Myth! Oh, myth!
No, no, I don’t have a speech impediment.
I’m just ticked to see a formerly respectable writer fall for an old anti-conservative canard. Over on the HMS blog, everybody’s favorite Catholic radio shrink Greg Popcak is engaged in a dispute about Bp. Gregory’s cautiously anti-war letter.
Here Greg responds with an erroneous example to one of his co-bloggers’ statements:
#1. The bishops made a prudential judgement. We are free to disagree with it by making our own prudential judgement.

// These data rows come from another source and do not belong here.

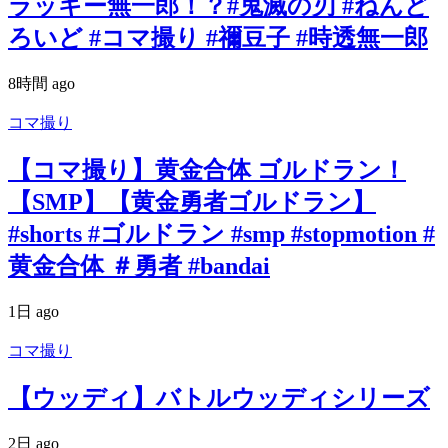
ラッキー無一郎！？#鬼滅の刃 #ねんど
ろいど #コマ撮り #禰豆子 #時透無一郎
8時間 ago
コマ撮り
【コマ撮り】黄金合体 ゴルドラン！
【SMP】【黄金勇者ゴルドラン】
#shorts #ゴルドラン #smp #stopmotion #
黄金合体 ＃勇者 #bandai
1日 ago
コマ撮り
【ウッディ】バトルウッディシリーズ
2日 ago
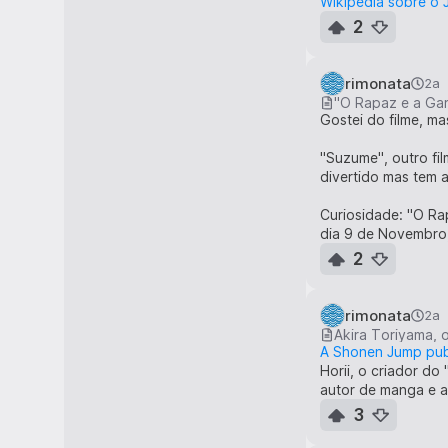
Wikipédia sobre o J
2
rimonata
2a
"O Rapaz e a Gar
Gostei do filme, m
"Suzume", outro fi
divertido mas tem 
Curiosidade: "O Ra
dia 9 de Novembro,
2
rimonata
2a
Akira Toriyama, o
A Shonen Jump pub
Horii, o criador do
autor de manga e a
3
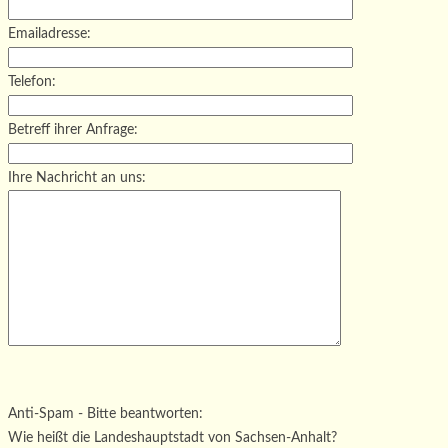
Emailadresse:
Telefon:
Betreff ihrer Anfrage:
Ihre Nachricht an uns:
Bitte lasse dieses Feld leer.
Bitte lasse dieses Feld leer.
Bitte lasse dieses Feld leer.
Anti-Spam - Bitte beantworten:
Wie heißt die Landeshauptstadt von Sachsen-Anhalt?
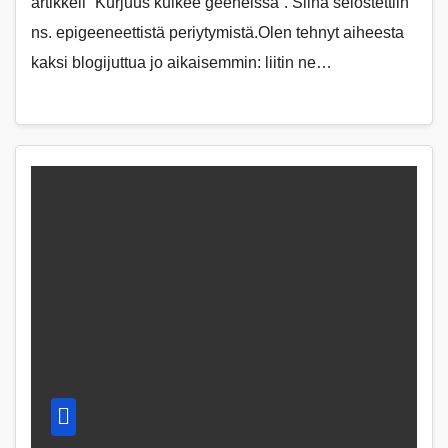
artikkeli ”Kurjuus kulkee geeneissä”. Siinä selostettiin
ns. epigeeneettistä periytymistä.Olen tehnyt aiheesta
kaksi blogijuttua jo aikaisemmin: liitin ne…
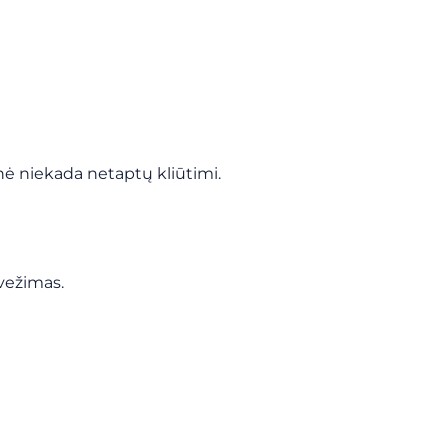
ė niekada netaptų kliūtimi.
 vežimas.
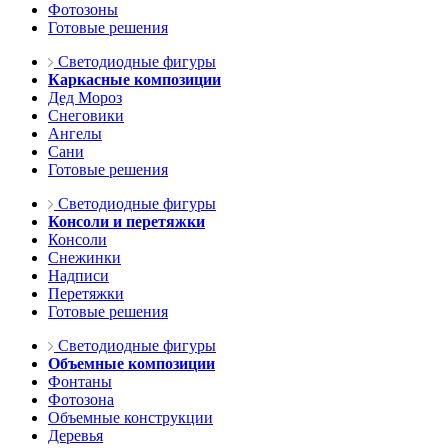
Фотозоны
Готовые решения
Светодиодные фигуры
Каркасные композиции
Дед Мороз
Снеговики
Ангелы
Сани
Готовые решения
Светодиодные фигуры
Консоли и перетяжки
Консоли
Снежинки
Надписи
Перетяжки
Готовые решения
Светодиодные фигуры
Объемные композиции
Фонтаны
Фотозона
Объемные конструкции
Деревья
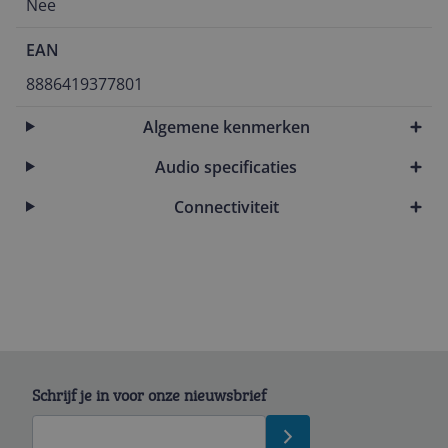
Nee
EAN
8886419377801
Algemene kenmerken
Audio specificaties
Connectiviteit
Schrijf je in voor onze nieuwsbrief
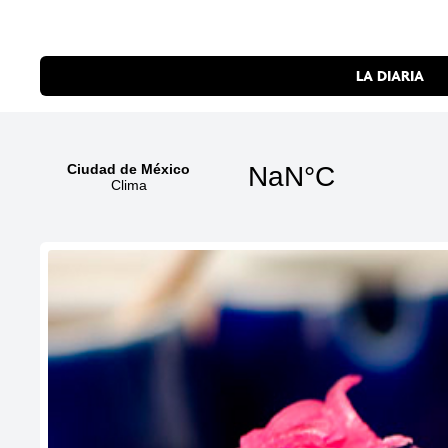
LA DIARIA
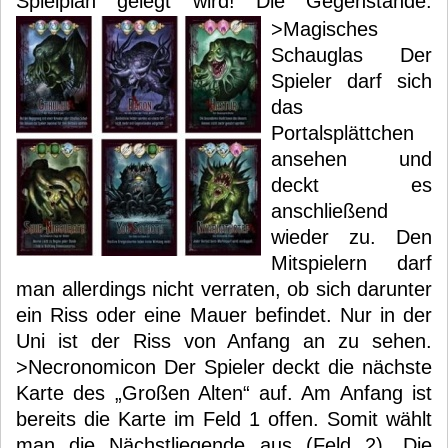
Spielplan gelegt wird!
Die Gegenstände:
>Magisches
Schauglas Der
Spieler darf sich
das
Portalsplättchen
ansehen und
deckt es
anschließend
wieder zu. Den
Mitspielern darf
man allerdings nicht verraten, ob sich darunter
ein Riss oder eine Mauer befindet. Nur in der
Uni ist der Riss von Anfang an zu sehen.
>Necronomicon Der Spieler deckt die nächste
Karte des „Großen Alten“ auf. Am Anfang ist
bereits die Karte im Feld 1 offen. Somit wählt
man die Nächstliegende aus (Feld 2). Die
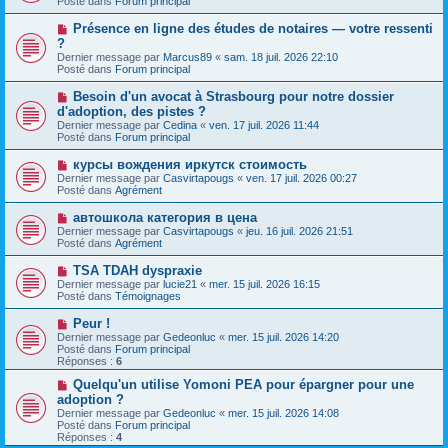
Posté dans
Forum principal
m
v
g
e
e
e
N
Présence en ligne des études de notaires — votre ressenti
s
a
o
s
?
u
u
a
Dernier message par
m
Marcus89
«
sam. 18 juil. 2026 22:10
v
g
Posté dans
e
Forum principal
e
e
s
a
s
N
Besoin d'un avocat à Strasbourg pour notre dossier
u
a
o
d'adoption, des pistes ?
m
g
u
e
Dernier message par
Cedina
«
ven. 17 juil. 2026 11:44
e
v
s
Posté dans
Forum principal
e
s
a
a
N
курсы вождения иркутск стоимость
u
g
o
Dernier message par
m
Casvirtapougs
«
ven. 17 juil. 2026 00:27
e
u
Posté dans
e
Agrément
v
s
e
s
N
автошкола категория в цена
a
a
o
Dernier message par
Casvirtapougs
«
jeu. 16 juil. 2026 21:51
u
g
u
Posté dans
Agrément
m
e
v
e
e
N
TSA TDAH dyspraxie
s
a
o
s
Dernier message par
lucie21
«
mer. 15 juil. 2026 16:15
u
u
a
Posté dans
Témoignages
m
v
g
e
e
e
N
Peur !
s
a
o
s
Dernier message par
Gedeonluc
«
mer. 15 juil. 2026 14:20
u
u
a
Posté dans
Forum principal
m
v
g
Réponses :
6
e
e
e
s
a
N
Quelqu'un utilise Yomoni PEA pour épargner pour une
s
u
o
adoption ?
a
m
u
g
Dernier message par
Gedeonluc
«
mer. 15 juil. 2026 14:08
e
v
e
Posté dans
Forum principal
s
e
Réponses :
4
s
a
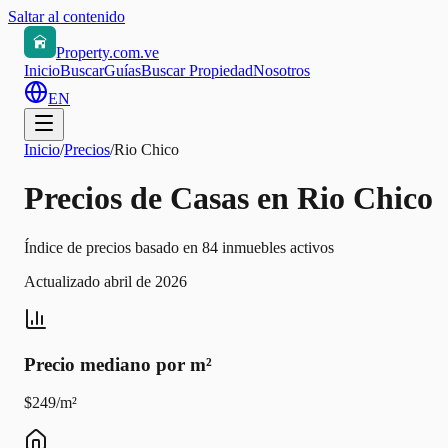
Saltar al contenido
Property.com.ve
Inicio
Buscar
Guías
Buscar Propiedad
Nosotros
EN
Inicio
/
Precios
/
Rio Chico
Precios de Casas en Rio Chico
Índice de precios basado en 84 inmuebles activos
Actualizado abril de 2026
Precio mediano por m²
$249/m²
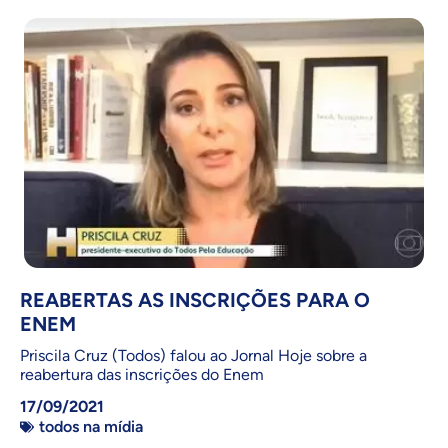
REABERTAS AS INSCRIÇÕES PARA O
ENEM
Priscila Cruz (Todos) falou ao Jornal Hoje sobre a
reabertura das inscrições do Enem
17/09/2021
todos na mídia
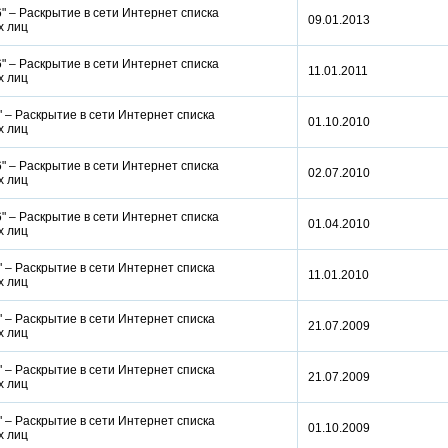
 – Раскрытие в сети Интернет списка
09.01.2013
ых лиц
 – Раскрытие в сети Интернет списка
11.01.2011
ых лиц
 – Раскрытие в сети Интернет списка
01.10.2010
ых лиц
 – Раскрытие в сети Интернет списка
02.07.2010
ых лиц
 – Раскрытие в сети Интернет списка
01.04.2010
ых лиц
 – Раскрытие в сети Интернет списка
11.01.2010
ых лиц
 – Раскрытие в сети Интернет списка
21.07.2009
ых лиц
 – Раскрытие в сети Интернет списка
21.07.2009
ых лиц
 – Раскрытие в сети Интернет списка
01.10.2009
ых лиц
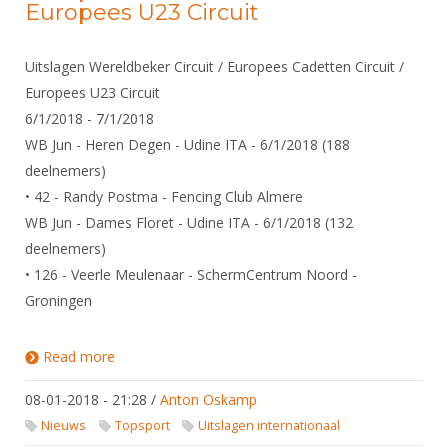
Europees U23 Circuit
Uitslagen Wereldbeker Circuit / Europees Cadetten Circuit /
Europees U23 Circuit
6/1/2018 - 7/1/2018
WB Jun - Heren Degen - Udine ITA - 6/1/2018 (188
deelnemers)
• 42 - Randy Postma - Fencing Club Almere
WB Jun - Dames Floret - Udine ITA - 6/1/2018 (132
deelnemers)
• 126 - Veerle Meulenaar - SchermCentrum Noord -
Groningen
Read more
about Uitslagen Wereldbeker Circuit / Europees
Cadetten Circuit / Europees U23 Circuit
08-01-2018 - 21:28
/
Anton Oskamp
Nieuws
Topsport
Uitslagen internationaal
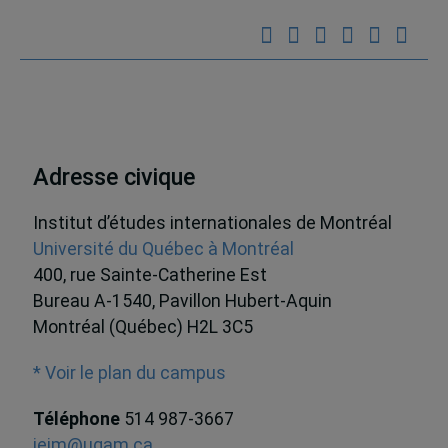
Adresse civique
Institut d’études internationales de Montréal
Université du Québec à Montréal
400, rue Sainte-Catherine Est
Bureau A-1540, Pavillon Hubert-Aquin
Montréal (Québec) H2L 3C5
* Voir le plan du campus
Téléphone
514 987-3667
ieim@uqam.ca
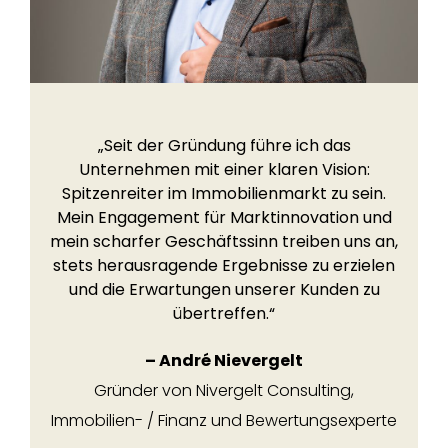
„Seit der Gründung führe ich das
Unternehmen mit einer klaren Vision:
Spitzenreiter im Immobilienmarkt zu sein.
Mein Engagement für Marktinnovation und
mein scharfer Geschäftssinn treiben uns an,
stets herausragende Ergebnisse zu erzielen
und die Erwartungen unserer Kunden zu
übertreffen.“
– André Nievergelt
Gründer von Nivergelt Consulting,
Immobilien- / Finanz und Bewertungsexperte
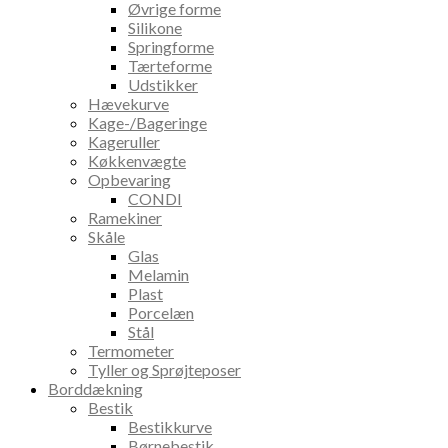
Øvrige forme
Silikone
Springforme
Tærteforme
Udstikker
Hævekurve
Kage-/Bageringe
Kageruller
Køkkenvægte
Opbevaring
CONDI
Ramekiner
Skåle
Glas
Melamin
Plast
Porcelæn
Stål
Termometer
Tyller og Sprøjteposer
Borddækning
Bestik
Bestikkurve
Børnebestik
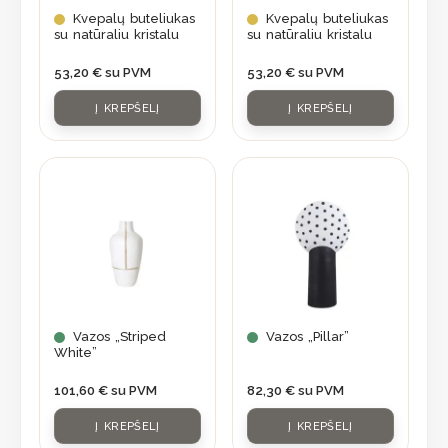
Kvepalų buteliukas
Kvepalų buteliukas
su natūraliu kristalu
su natūraliu kristalu
53,20
€
su PVM
53,20
€
su PVM
Į KREPŠELĮ
Į KREPŠELĮ
Vazos „Striped
Vazos „Pillar”
White”
101,60
€
su PVM
82,30
€
su PVM
Į KREPŠELĮ
Į KREPŠELĮ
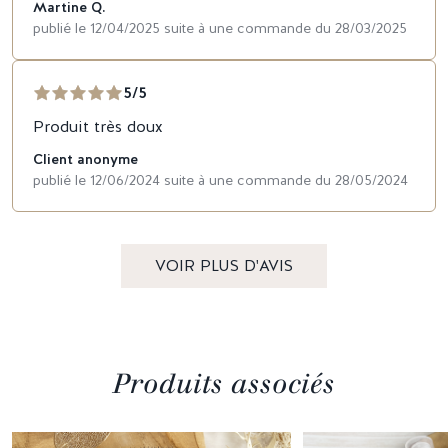
Martine Q.
publié le 12/04/2025 suite à une commande du 28/03/2025
5/5
Produit très doux
Client anonyme
publié le 12/06/2024 suite à une commande du 28/05/2024
VOIR PLUS D'AVIS
Produits associés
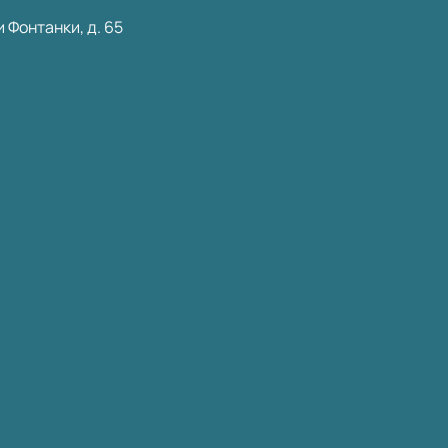
 Фонтанки, д. 65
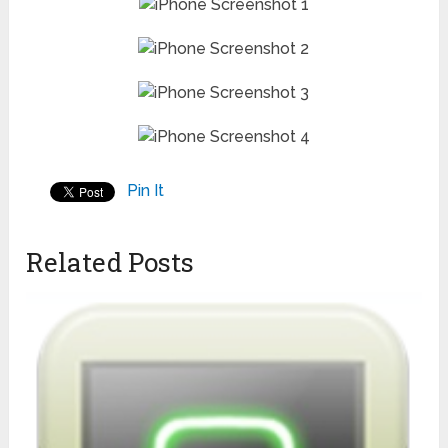
Pin It
Related Posts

Here is my struggle with this statement. The “prudential judgement” argument is overused, mostly by liberals, to disagree with everything that they don’t like about what the Church says. Conservatives use it this way too (Bill Buckley’s famous article, “Mater Si, Magistra, No!” for example), usually about Capital punishment, but there are other issues, and when they do, they lose any and all credibility–with me at least. [sic]
Before Greg goes layin’ a rap on the credibility of Catholic conservatives, he should check out his own sources. That “famous article” of Bill Buckley manifesting a clear dissent against Bl. Pope John’s encyclical never happened.
This myth has been floating around for a long time, and the original quip has been inflated beyond all reality. It appeared 12 August 1961 in National Review as an unsigned item:
Going the rounds in conservative circles: ‘Mater si, magistra no’.
Clearly a joke, not a headline, not a manifesto. Not even Buckley’s own words. Some people credit them to Garry Wills, who also wrote for NR.
Greg, you know you can’t believe all the stuff liberals say about us Catholics.